## Quoted passage
Wednesdays, January 22 – Feb 19, on Zoom, 7 PM EST
This class will use Google Classroom for sharing materials, tracking assignments, and hosting mid-week discussions. Each week there will also be a live, in-person Zoom meeting for at least 90 mins.

A graduate of SUNY-Buffalo’s English doctoral program with concentrations in Modernist Literature and Critical Theory, Moriah Hampton teaches in the Writing and Critical Inquiry Program and Honors College at SUNY-Albany, including classes on Metamorphosis Tales and Short Fabulist Fiction. She is both a critical and creative writer as well as a photographer, with interests in Modernist and contemporary literature and art, psychoanalysis, indigeneity, and ethics. Her fiction, poetry, photography, and critical writing have appeared or are forthcoming in Ponder Review, The Coachella Review, Hamilton Stone Review, Poetry South, Route 7 Review, Gargoyle Magazine, the quint, and elsewhere. Her photographs have appeared as cover art for Typehouse Literary Magazine and Wildroof Journal and in group exhibits at Artworks Gallery Workshop 13, Arts Center East, Main Street Arts, and elsewhere. A 2024 Poet-in-Residence at Kristine Mann Library, she is also a contributor to the NY State Writers Institute, having conducted multiple interviews with contemporary creative writers, and serves as a fiction editor at Cleaver Magazine. She has received fellowships through Soaring Gardens Artists Retreat, Martha’s Vineyard Institute of Creative Writing, and SUNY-Albany Initiatives for Women. Originally from the southeast, she is of Scottish and English descent and a Cherokee Nation citizen.

## Exercise set
[a] Answer from the class listing:
(i) Which platform does the class use for sharing materials?
(ii) At which magazine does the instructor serve as a fiction editor?
(iii) Where was she a 2024 Poet-in-Residence?
[b] List every publication named in the class listing's sentence that begins "Her fiction, poetry, photography, and critical writing".

## Raw data
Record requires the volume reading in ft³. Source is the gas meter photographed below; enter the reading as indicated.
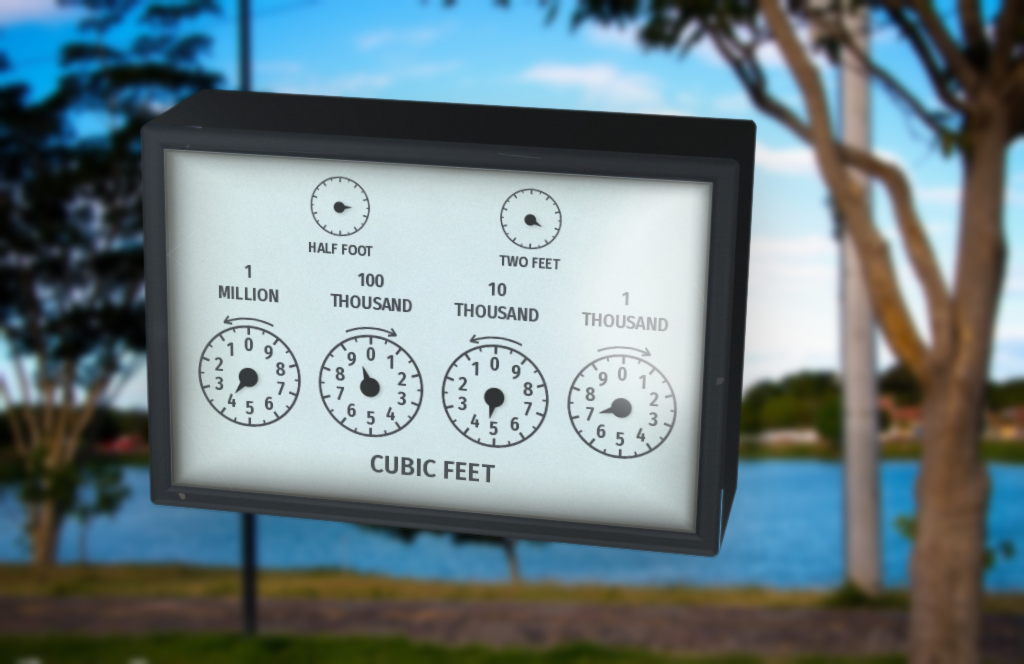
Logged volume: 394700 ft³
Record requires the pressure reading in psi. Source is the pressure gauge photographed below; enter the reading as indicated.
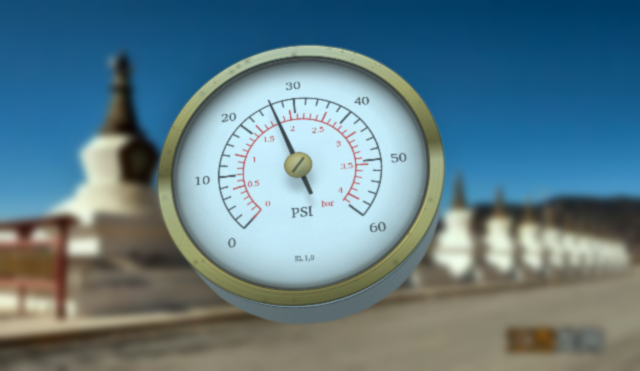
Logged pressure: 26 psi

## Answers by item number
[a]
(i) Google Classroom
(ii) Cleaver Magazine
(iii) Kristine Mann Library

[b] Ponder Review, The Coachella Review, Hamilton Stone Review, Poetry South, Route 7 Review, Gargoyle Magazine, the quint